Valley Heights claims that it (or Murphy) should be able to avoid this contractual time limitation because it "did not discover the existence of the Policy until approximately April 2006." Id. at ¶ 9. This allegation also is implausible. The complaint alleges that Valley Heights "executed" the Policy contract with BMA in 1991, and that a copy of the Policy was "delivered" to Valley Heights at that time. Id. at ¶ 7. Valley Heights obviously had to be aware of a contract to which it was a party.

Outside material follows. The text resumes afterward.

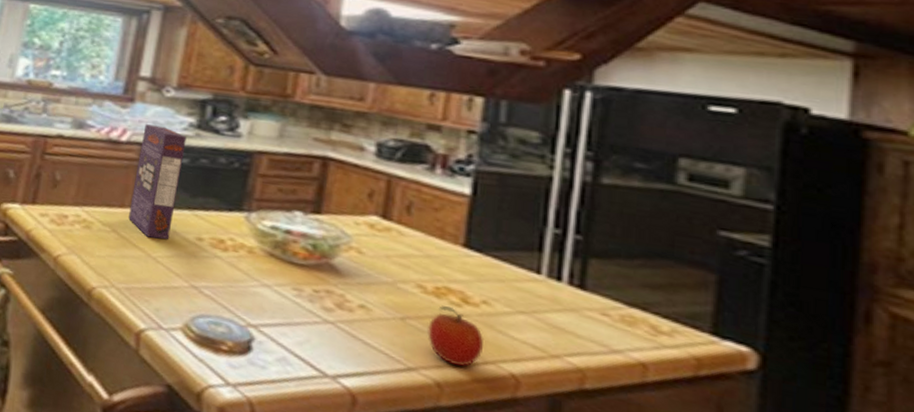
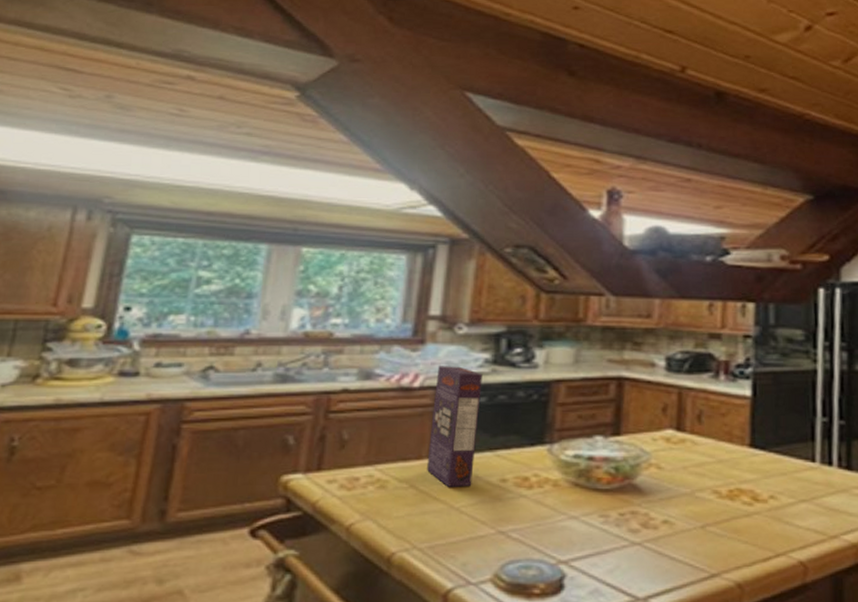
fruit: present [427,306,485,367] -> none [726,507,775,564]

If Murphy filed a claim in 1998 as the documents attached to the complaint suggest, leave to amend would be appropriate only if Murphy still could litigate the adequacy of that transaction under ERISA. "Because ERISA does not contain a specific statute of limitations, courts look to the most analogous state statute of limitations." Johnson v. Georgia-Pacific Corp., 260 Fed. Appx. 994, 997 (9th Cir. 2007) (citing Wetzel v. Lou Ehlers Cadillac Group Long Term Disability Ins. Program, 222 F.3d 643, 646 (9th Cir. 2000)). The applicable statute of limitations for a written contract under California state law is four years. Cal. Civ. Pro. § 337. Thus the statute of limitations for any action regarding a 1998 transaction ran in December 2002.
For the foregoing reasons, the Court concludes that allowing Murphy to substitute for Valley Heights as the plaintiff in this action would serve no useful purpose. Accordingly, leave to amend will be denied.
IV. ORDER
MetLife's motion to dismiss is GRANTED WITHOUT LEAVE TO AMEND.
The Clerk of the Court shall enter judgment and close the file.